Radio Plasmoids

Radio image of jets and lobes in Cygnus A. Credit: NRAO/AUI

Jun 19, 2017

Electric power switches on and off.

From gamma-rays down through X-rays and radio waves, conventional theories rely on gravity and acceleration to produce radiation in space. Compressing dusty clouds of hydrogen gas is supposed to create enough transfer of momentum that they reach temperatures in the millions of degrees. That high temperature is supposed to make the gas and dust glow brightly and emit radiation.

The idea that electricity flows through the Universe is commonly met with resistance by today’s consensus, so its influence and attributes are unseen. It has long been said that “seeing is believing”. However, it should not be surprising that “believing is seeing” appears to be more apt. When there is no inner experience, such as a theory, outer realities remain invisible.

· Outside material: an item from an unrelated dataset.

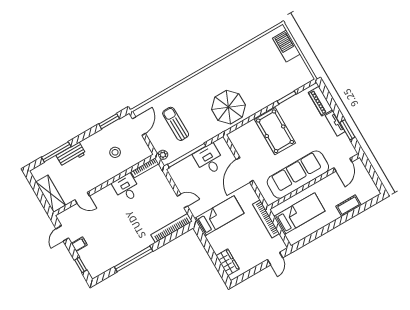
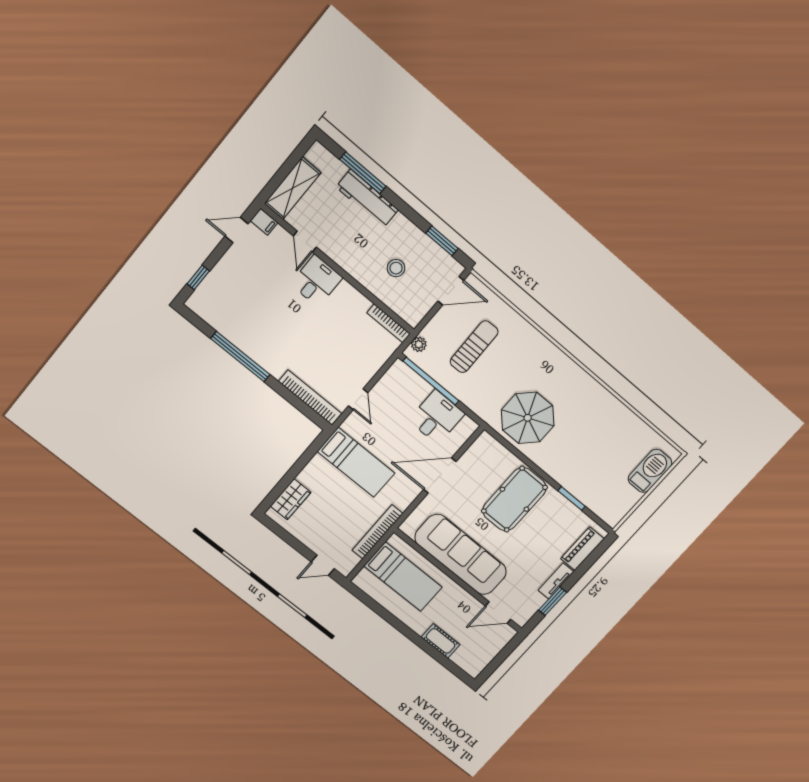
workbench: (71, 155) -> (367, 198), width x1.38
desk: (126, 188) -> (316, 281), moved
filing cabinet: (79, 244) -> (264, 222), moved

Electric charge surges out along galactic spin axes, forming double layers that, like those in 3C 405 (Cygnus A), can be seen as radio “lobes”. The electric charge spreads out around the galactic circumference, flowing back to the core along the spiral arms. Since the elements in a galactic circuit radiate energy, that energetic radiance shows that they are powered by larger circuits. The extent of the larger circuits may be traced by radio telescopes through the polarized radio “noise” coming from them.

Recently, astronomers using the Very Large Array found a “bright new object” near the center of Cygnus A. The conclusion is that there is second “supermassive black hole” (SMBH) orbiting the primary active energy source in the galaxy’s core.

Cygnus A is one of the first radio sources that revealed “jets and lobes” accelerating out of its nucleus. Those formations are thought to be the result of material falling into a compact gravity source, where it is torn apart. The resulting subatomic particles are propelled out of the galactic core by some means not understood in consensus circles. It is suggested that they are formed by the spinning magnetic fields that surround a black hole, but the theory can not be tested.

Among the many difficulties faced by mainstream astrophysicists is how magnetic fields can align and compress particle emissions into jets that maintain coherency. Radio jets from other galactic sources reach out for over one million light years before they “disperse” into vast clouds of radio emitting particles, larger than their galactic sources.

An important factor that is missed in these observations is that the fields are electromagnetic and not simply magnetic. The only way to generate a magnetic field is with the flow of electric charge, or electricity. As written in a previous Picture of the Day, radio-bright celestial objects are not created in gravity fields, no matter how powerful. Laboratory experiments most easily produce them by accelerating charged particles through an electric field. Rather than gravity, an electromagnetic entity called a “plasmoid” is responsible for jets, lobes and other objects in space.

The detection of another radio source in Cygnus A is indicative of plasma’s behavior in response to electric charge flow. Bennett pinches (z-pinches) in plasma filaments form plasmoids that can come and go as the electric field varies. Strong electric fields in plasmoids act as particle accelerators. Electrons accelerated to high speeds spiral in the electromagnetic fields, emitting radio waves. If the electric stress is high, another pinch will form. Radio telescopes confirm the existence of a plasma-focus plasmoid at the core of the Milky Way, so it should not be surprising that other galaxies exhibit similar structures that appear and disappear.